Equality aside, there is a demographic and economic argument for developed nations to make service life more attractive to women and hire larger numbers. Populations are ageing, shrinking the pool of young men military recruiters have traditionally depended on to accept modest military wages.

Women make up only 17 per cent of US armed services and 11 per cent in the UK, according to Nato figures. The US Army recently admitted it had missed its fiscal year recruiting goal by 25 per cent, equivalent to 15,000 soldiers. Leaked documents last year pointed to a similar undershoot in the UK.

Lex charts showing share of female military personnel on active duty by selected countries and the inflow of women into the UK armed forces, by military branch

The exemplary records of some female service personnel, such as US Army combat hero Sergeant Leigh Ann Hester, have weakened arguments against women soldiers based on traditional gender stereotypes.

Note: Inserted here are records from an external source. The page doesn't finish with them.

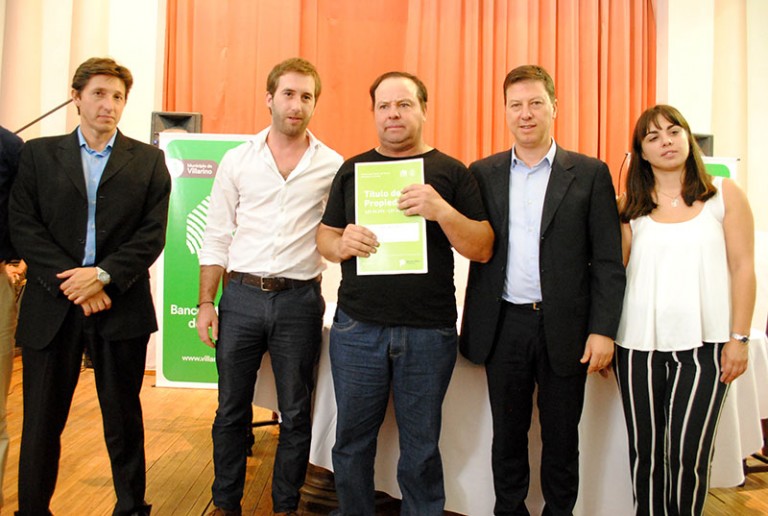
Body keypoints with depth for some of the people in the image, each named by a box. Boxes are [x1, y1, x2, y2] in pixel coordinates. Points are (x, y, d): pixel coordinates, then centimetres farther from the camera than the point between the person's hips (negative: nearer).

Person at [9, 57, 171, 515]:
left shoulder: (148, 161, 6)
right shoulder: (38, 154, 8)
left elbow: (152, 235, -2)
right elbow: (23, 227, -1)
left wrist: (103, 275, -14)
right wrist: (69, 282, -12)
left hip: (121, 306, 0)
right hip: (51, 306, 1)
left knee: (124, 420, 10)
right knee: (42, 421, 9)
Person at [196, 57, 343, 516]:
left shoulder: (333, 166, 1)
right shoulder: (237, 160, 5)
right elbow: (217, 237, 6)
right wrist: (206, 302, 1)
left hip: (299, 300, -1)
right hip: (241, 296, 1)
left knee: (296, 415, 10)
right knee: (231, 410, 13)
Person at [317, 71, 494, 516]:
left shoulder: (451, 173, 3)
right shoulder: (352, 169, 10)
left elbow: (483, 249, -2)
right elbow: (324, 238, 12)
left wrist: (442, 211, -19)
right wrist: (343, 243, -12)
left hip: (429, 332, -1)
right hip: (357, 327, 2)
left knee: (421, 447, 11)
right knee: (353, 440, 13)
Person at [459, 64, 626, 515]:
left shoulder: (590, 174, 0)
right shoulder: (483, 173, 5)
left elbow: (608, 260, -2)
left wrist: (603, 330, -8)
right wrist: (473, 325, -1)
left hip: (565, 327, -1)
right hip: (505, 325, 2)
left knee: (561, 441, 13)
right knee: (507, 436, 15)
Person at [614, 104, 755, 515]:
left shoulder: (725, 194, 4)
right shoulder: (631, 206, 6)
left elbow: (742, 268, 2)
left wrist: (739, 337, -1)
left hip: (703, 343, -1)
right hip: (639, 342, 1)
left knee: (688, 453, -2)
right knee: (645, 451, 10)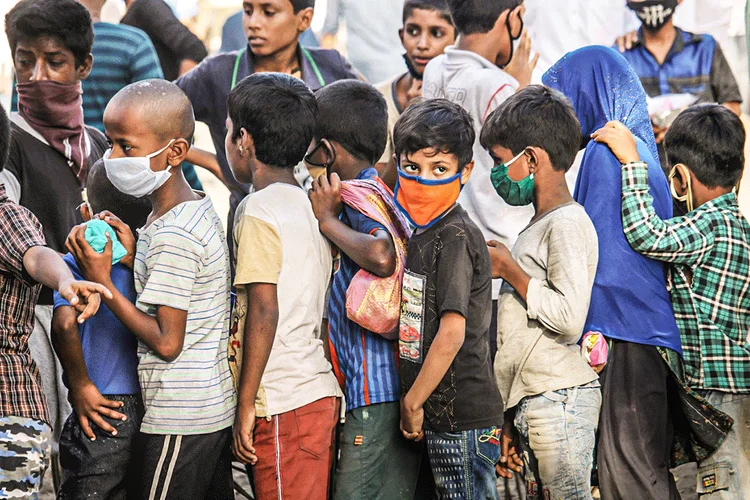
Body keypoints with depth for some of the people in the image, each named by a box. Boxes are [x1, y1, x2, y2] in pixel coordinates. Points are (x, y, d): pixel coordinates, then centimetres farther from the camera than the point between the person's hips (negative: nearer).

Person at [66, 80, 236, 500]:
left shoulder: (171, 236, -20)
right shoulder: (200, 209, 9)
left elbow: (166, 341, -19)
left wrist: (102, 281, -15)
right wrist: (134, 258, 1)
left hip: (178, 422, -10)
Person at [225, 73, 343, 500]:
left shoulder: (260, 212, -10)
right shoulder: (312, 206, 14)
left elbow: (264, 313, -15)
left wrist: (246, 405, -12)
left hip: (283, 403, -8)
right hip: (322, 392, 8)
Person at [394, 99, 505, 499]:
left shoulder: (454, 237, -15)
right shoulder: (424, 234, 13)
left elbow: (452, 332, -21)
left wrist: (412, 403, -15)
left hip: (462, 418, -9)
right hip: (442, 416, 9)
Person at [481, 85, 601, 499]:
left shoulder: (568, 223, -11)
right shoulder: (538, 225, 19)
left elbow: (569, 318, -22)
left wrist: (509, 270, -11)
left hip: (559, 397, -9)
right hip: (528, 401, 9)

But a chicken and egg problem remains: when one group is thinly represented, the prevailing culture will not change.

A Nato study on the integration of women into the armed forces found they are trained like men, evaluated on the same basis, pressured to become “one of the guys” and picked on. British women soldiers have complained of bullying and body armour that does not fit.

There is also a pay gap, albeit much smaller in the UK armed forces than in the broader workforce. The median is 2.3 per cent. The US Army claims it has no pay gap because male and female ranks are equally remunerated. This ignores a higher promotion rate for men.

There is a good ethical and pragmatic case for female participation in the military. Equal opportunities should not end at the barracks gate. Armed services should reflect the values of the society they represent. All-male occupying forces have a deservedly dreadful reputation. The presence of female personnel can provide modest reassurance to anxious locals.

The task of military recruiters is already hard enough. Challenges include recessionary pressure on defence budgets, a trend for more young people to attend university and declining public fitness levels. Armies, like companies, need access to all the talent they can muster. That means employing more women.